Inaugure

J’entends les gens dans la rue

January 21, 2017
microrécit

J’entends les gens dans la rue. Ils crient, scandent des slogans, avancent à pas certains dans l’inconnu du nouvel ordre. Ils n’ont pas froid aux yeux malgré les températures du mois de janvier.

Dehors, le monde inaugure un président. Il prend place pour la première fois.

Je le devine même si la télé est éteinte et la radio muette. Seule une page noire emplit l’écran d’ordinateur, impatiente que j’y fasse défiler des paroles en lignes droites.
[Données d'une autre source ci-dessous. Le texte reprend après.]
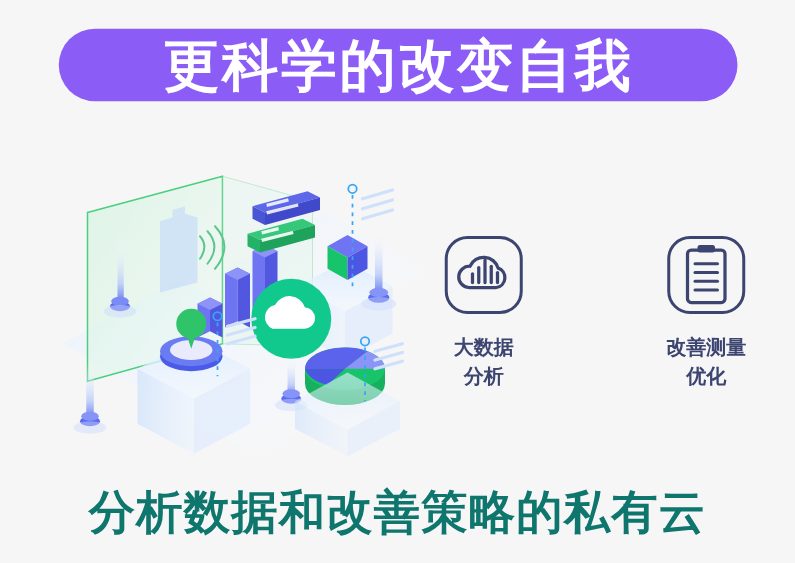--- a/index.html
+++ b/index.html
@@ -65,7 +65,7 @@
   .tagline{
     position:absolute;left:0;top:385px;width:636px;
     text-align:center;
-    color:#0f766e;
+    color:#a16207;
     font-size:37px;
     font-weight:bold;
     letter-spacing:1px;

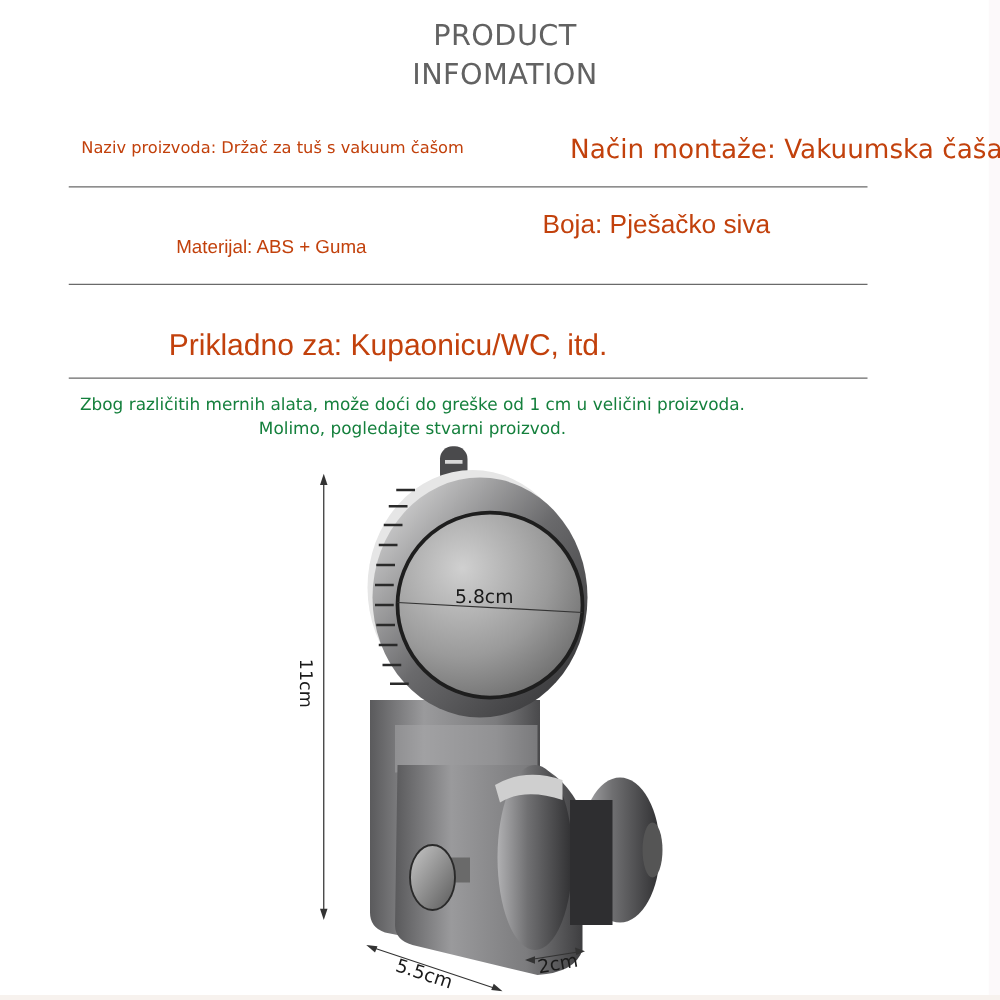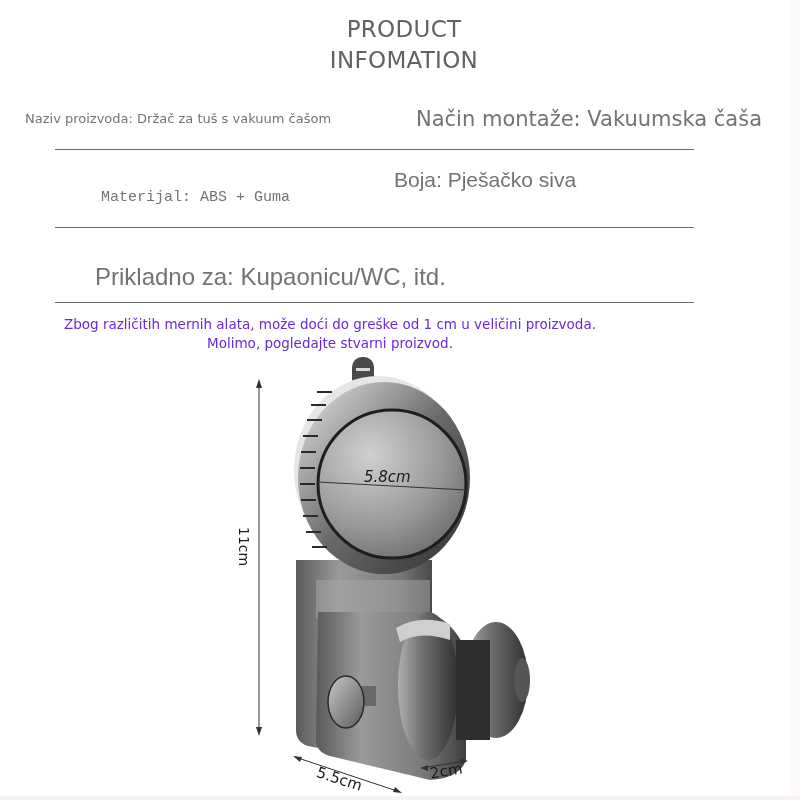--- a/index.html
+++ b/index.html
@@ -12,7 +12,7 @@
     .title.l1 { top: 16px; }
     .title.l2 { top: 47px; }
 
-    .spec { position: absolute; white-space: nowrap; color: #737373; }
+    .spec { position: absolute; white-space: nowrap; color: #c2410c; margin-left: 40px; }
     .spec.name { left: 25px; top: 111px; font-size: 13px; }
     .spec.mount { left: 416px; top: 107px; font-size: 21px; }
     .spec.material { left: 101px; top: 189px; font-size: 15px; font-family: Liberation Mono, monospace; }

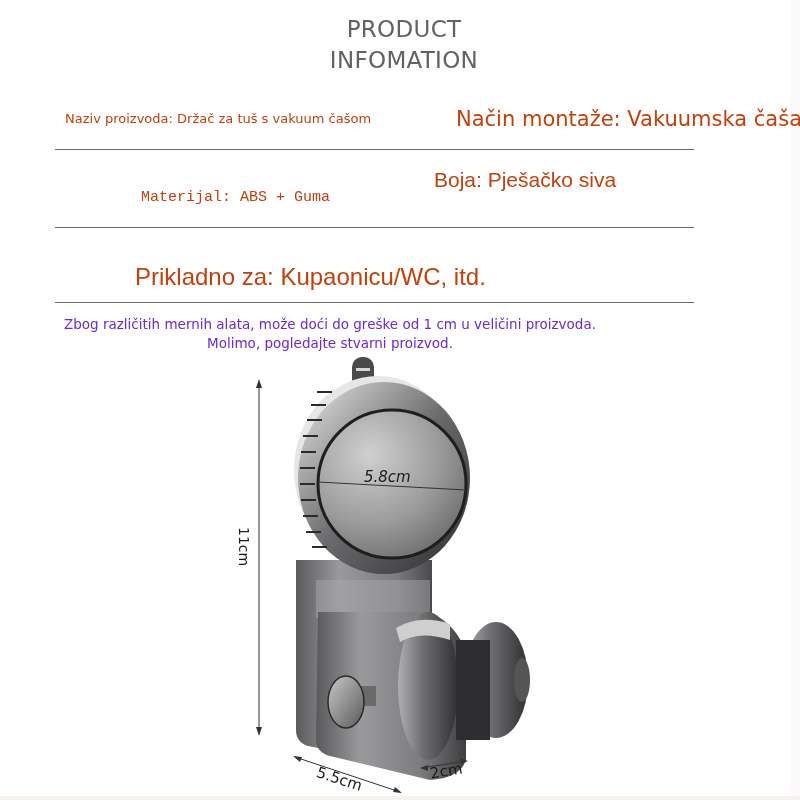--- a/index.html
+++ b/index.html
@@ -15,7 +15,7 @@
     .spec { position: absolute; white-space: nowrap; color: #c2410c; margin-left: 40px; }
     .spec.name { left: 25px; top: 111px; font-size: 13px; }
     .spec.mount { left: 416px; top: 107px; font-size: 21px; }
-    .spec.material { left: 101px; top: 189px; font-size: 15px; font-family: Liberation Mono, monospace; }
+    .spec.material { left: 101px; top: 189px; font-size: 15px; font-family: Liberation Sans, sans-serif; }
     .spec.color { left: 394px; top: 168px; font-size: 21px; font-family: "Liberation Sans", sans-serif; }
     .spec.usage { left: 95px; top: 263px; font-size: 24px; font-family: "Liberation Sans", sans-serif; }
 

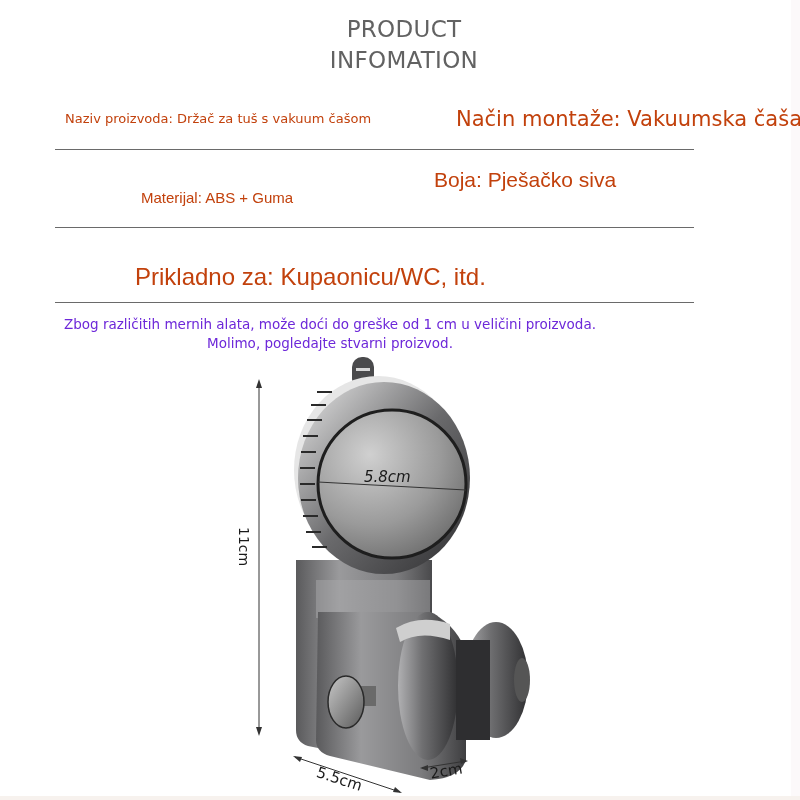--- a/index.html
+++ b/index.html
@@ -24,7 +24,7 @@
     .rule.r2 { top: 227px; }
     .rule.r3 { top: 302px; }
 
-    .note { position: absolute; left: 40px; width: 580px; top: 315px; text-align: center; font-size: 13.5px; line-height: 19px; color: #6d28d9; font-family: "DejaVu Sans", sans-serif; }
+    .note { position: absolute; left: 40px; width: 580px; top: 315px; text-align: center; font-size: 13.5px; line-height: 19px; color: #15803d; font-family: "DejaVu Sans", sans-serif; }
 
     .product { position: absolute; left: 0; top: 0; width: 800px; height: 800px; }
     .dim-label { position: absolute; font-family: "DejaVu Sans", sans-serif; color: #1a1a1a; white-space: nowrap; }

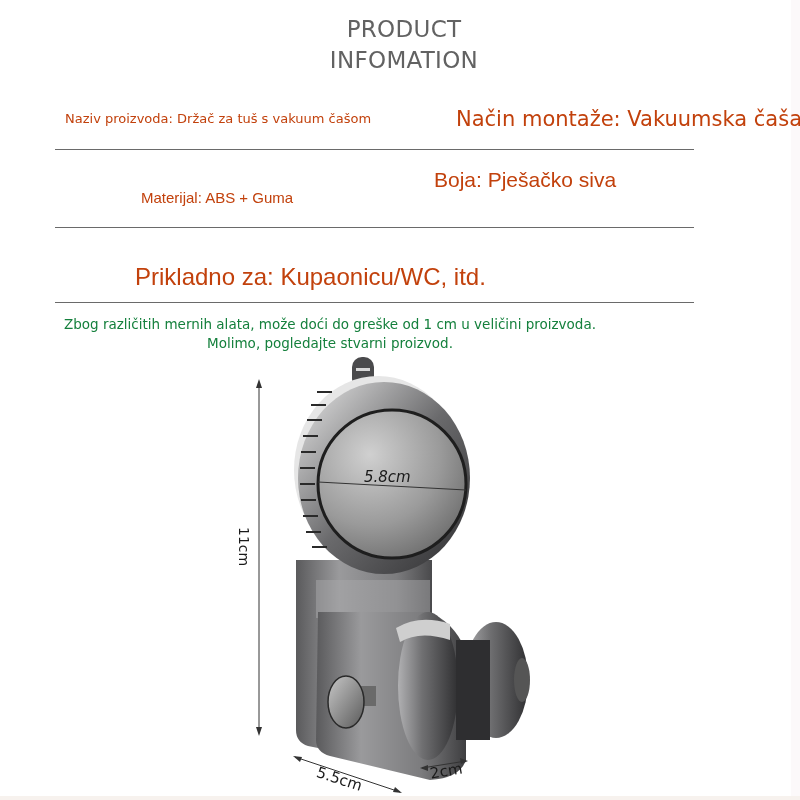--- a/index.html
+++ b/index.html
@@ -28,7 +28,7 @@
 
     .product { position: absolute; left: 0; top: 0; width: 800px; height: 800px; }
     .dim-label { position: absolute; font-family: "DejaVu Sans", sans-serif; color: #1a1a1a; white-space: nowrap; }
-    .dim-label.d58 { left: 364px; top: 468px; font-size: 15px; font-style: italic; }
+    .dim-label.d58 { left: 364px; top: 468px; font-size: 15px; }
     .dim-label.d11 { left: 232px; top: 548px; font-size: 14px; transform: rotate(90deg); transform-origin: left top; left: 252px; top: 527px; }
     .dim-label.d55 { left: 316px; top: 770px; font-size: 15px; transform: rotate(18deg); }
     .dim-label.d2 { left: 430px; top: 762px; font-size: 15px; transform: rotate(-10deg); }

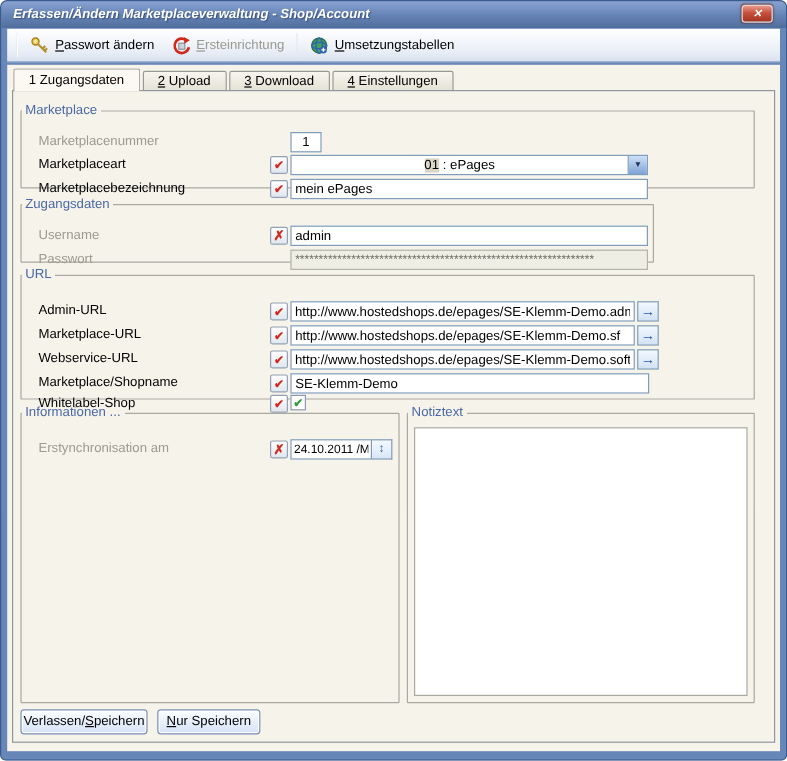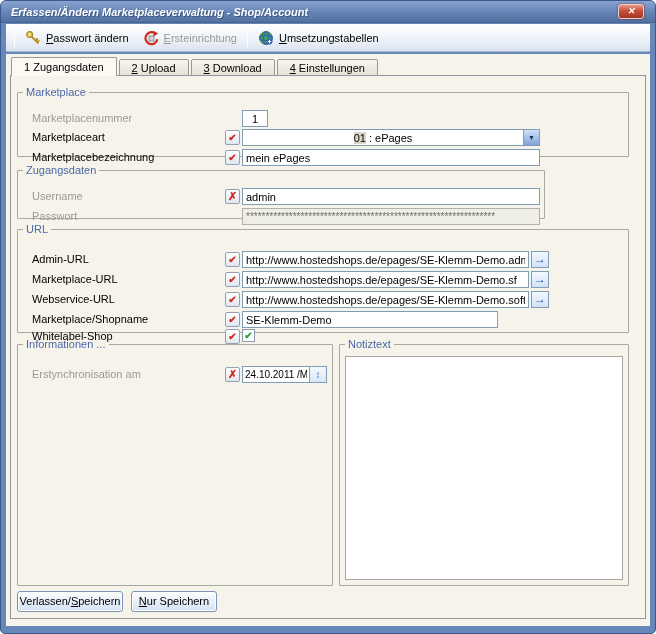--- a/index.html
+++ b/index.html
@@ -51,7 +51,7 @@
 
   
   fieldset { position:absolute; border:1px solid #a9a9a1; border-radius:1px; background:transparent; }
-  legend { color:#4a69a8; font-size:11px; padding:0 3px; margin-left:5px; }
+  legend { color:#4a69a8; font-size:11px; padding:0 3px; }
 
   #fs-marketplace { left:6px; top:10px;  width:612px; height:71px; }
   #fs-zugang      { left:6px; top:88px;  width:528px; height:55px; }

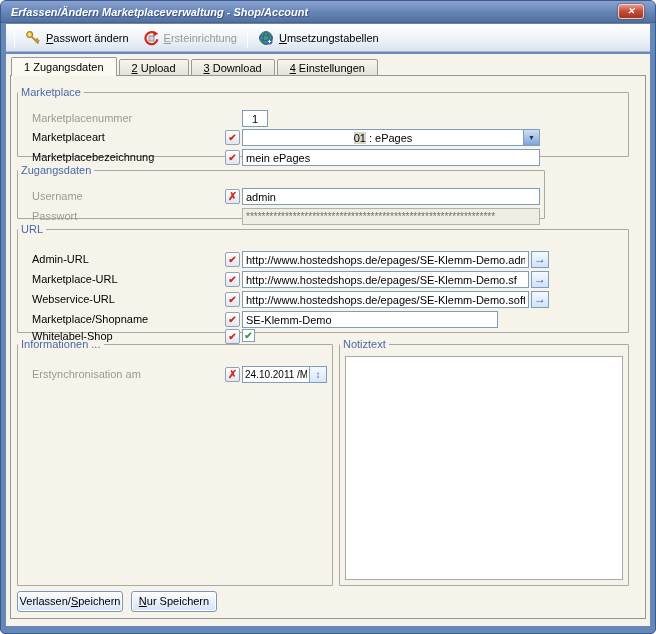--- a/index.html
+++ b/index.html
@@ -237,7 +237,7 @@
         <div class="frow" style="top:76px">
           <span class="lbl">Marketplace/Shopname</span>
           <div class="attr-btn check attr"></div>
-          <input class="txt ctl" style="width: 256px;" value="SE-Klemm-Demo">
+          <input class="txt ctl" style="width: 299px;" value="SE-Klemm-Demo">
         </div>
 
         <div class="frow" style="top:93px">

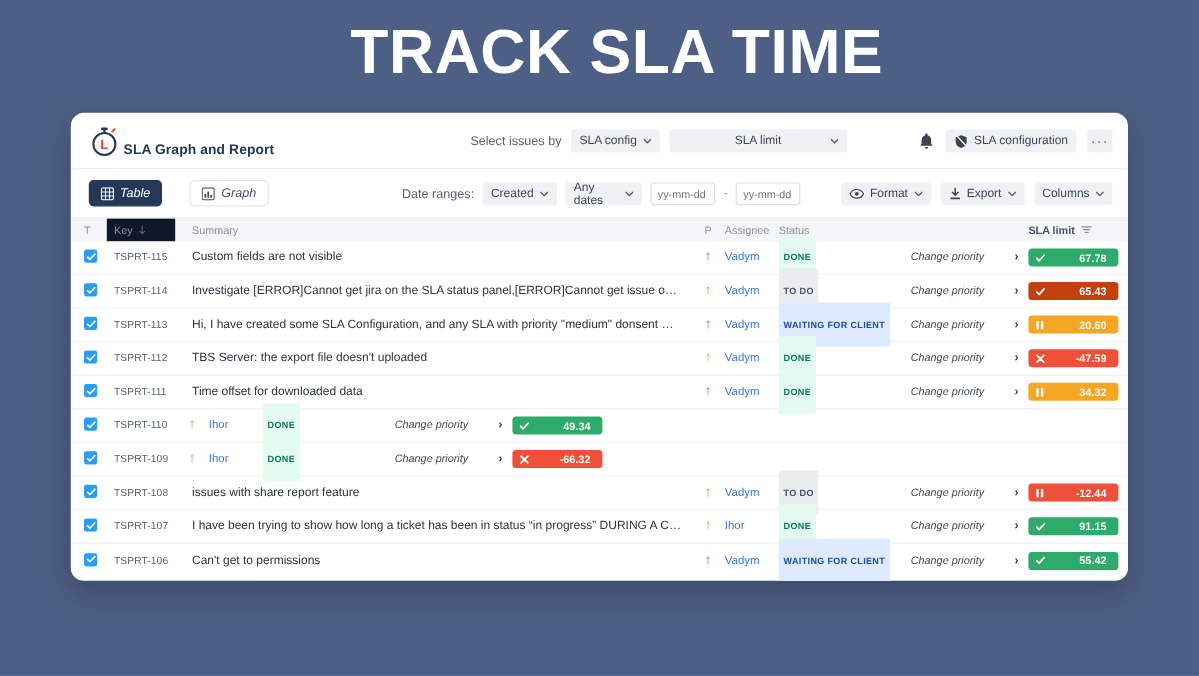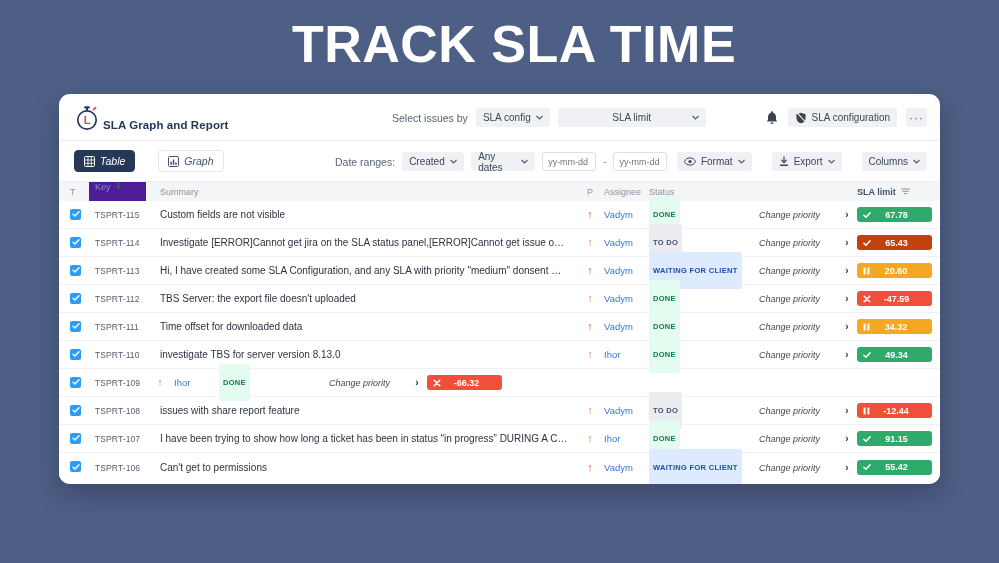--- a/index.html
+++ b/index.html
@@ -111,7 +111,7 @@
 
   .toolbar-right {
     position: absolute; right: 13px; top: 0; height: 41px;
-    display: flex; align-items: center; gap: 20px;
+    display: flex; align-items: center; gap: 8px;
   }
Je n’ai pas besoin de l’actualité pour savoir ce qui se passe.

On annonce le début d’une ère, d’un nouveau monde. J’erre dans un univers où mes repères s’effacent, où je ne reconnais plus ni les mots, ni les lettres, ni les visages qui me regardent.

Aujourd’hui, on donne le coup d’envoi et on reste sans réponses. Dans quel monde vivrons-nous dans un an, dans quatre ans?

Parfois, la lutte fait partie de nous; nous formons l’obstacle au déclenchement. Nos corps, nos idées, nos plumes. À certains moments, même, c’est moi. Je sais me déguiser en clôture, en barricade, en bouclier. Je peux ériger un mur entre la puissance et la faiblesse, entre la richesse et la pauvreté, entre la pleine vitesse et l’arrêt complet.

Il faut de la force pour se poser en obstacle, pour se coucher à plat ventre sur le chemin de fer. Du cran, c’est composé à partir de protéines et de sucres, un peu comme l’énergie. Sans carburant, les pieds restent collés dans la boue.

L’inauguré frappe à la porte. Ses appels à la haine résonnent. Je le capte par-delà les frontières, de l’autre côté du continent. La distance ne manifeste sa loyauté envers personne.

J’entends les gens dans la rue. Ainsi commence le commencement, ce temps où on ne peut tenir pour acquis ce qu’on a su au préalable. C’est ici que la résistance s’enclenche et poursuit le cours qu’elle a suivi depuis des siècles. Je sens que nous nous opposerons, que nous nous organiserons, que nous vaincrons. Les gens dans la rue, c’est de bon augure.